* Task to complete:
Find the line containing "3. 组件支持点击、长按等交互操作" in the entries below. Reproduce that line and each one after it to the end, exactly, with no other lines.
━━ Extracted data ━━
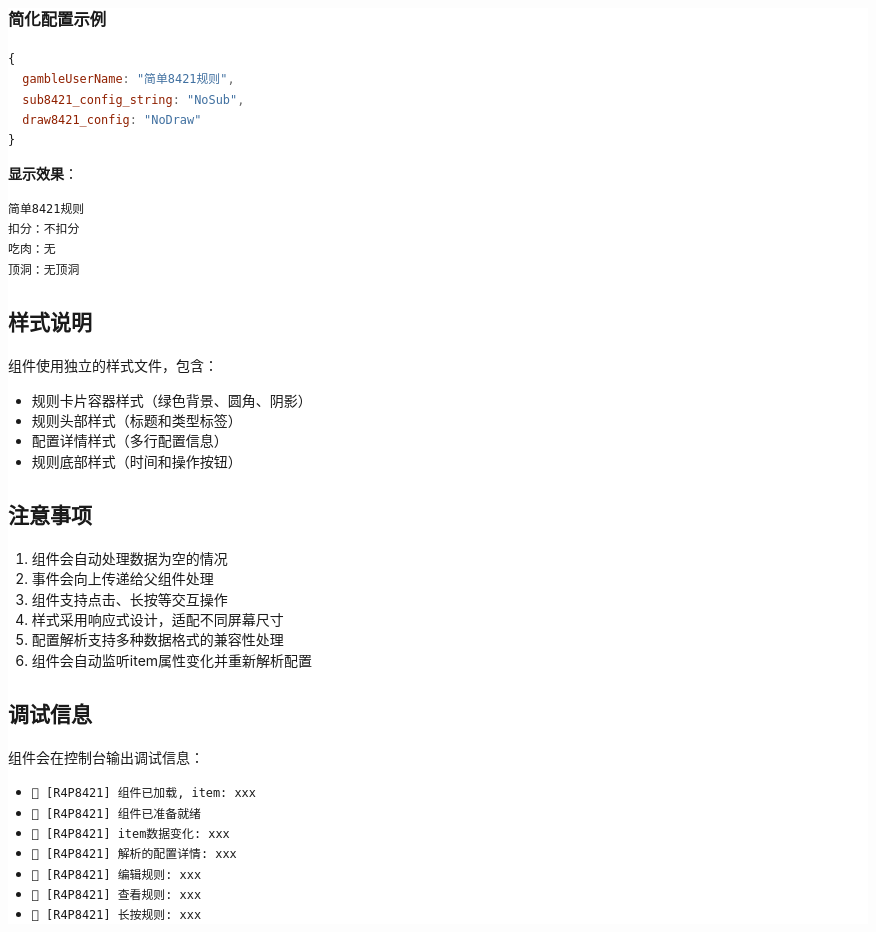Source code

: ### 简化配置示例
```javascript
{
  gambleUserName: "简单8421规则",
  sub8421_config_string: "NoSub",
  draw8421_config: "NoDraw"
}
```

**显示效果**：
```
简单8421规则
扣分：不扣分
吃肉：无
顶洞：无顶洞
```

## 样式说明
组件使用独立的样式文件，包含：
- 规则卡片容器样式（绿色背景、圆角、阴影）
- 规则头部样式（标题和类型标签）
- 配置详情样式（多行配置信息）
- 规则底部样式（时间和操作按钮）

## 注意事项
1. 组件会自动处理数据为空的情况
2. 事件会向上传递给父组件处理
3. 组件支持点击、长按等交互操作
4. 样式采用响应式设计，适配不同屏幕尺寸
5. 配置解析支持多种数据格式的兼容性处理
6. 组件会自动监听item属性变化并重新解析配置

## 调试信息
组件会在控制台输出调试信息：
- `🎯 [R4P8421] 组件已加载, item: xxx`
- `🎯 [R4P8421] 组件已准备就绪`
- `🎯 [R4P8421] item数据变化: xxx`
- `🎯 [R4P8421] 解析的配置详情: xxx`
- `🎯 [R4P8421] 编辑规则: xxx`
- `🎯 [R4P8421] 查看规则: xxx`
- `🎯 [R4P8421] 长按规则: xxx`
━━━
* Result:
3. 组件支持点击、长按等交互操作
4. 样式采用响应式设计，适配不同屏幕尺寸
5. 配置解析支持多种数据格式的兼容性处理
6. 组件会自动监听item属性变化并重新解析配置

## 调试信息
组件会在控制台输出调试信息：
- `🎯 [R4P8421] 组件已加载, item: xxx`
- `🎯 [R4P8421] 组件已准备就绪`
- `🎯 [R4P8421] item数据变化: xxx`
- `🎯 [R4P8421] 解析的配置详情: xxx`
- `🎯 [R4P8421] 编辑规则: xxx`
- `🎯 [R4P8421] 查看规则: xxx`
- `🎯 [R4P8421] 长按规则: xxx`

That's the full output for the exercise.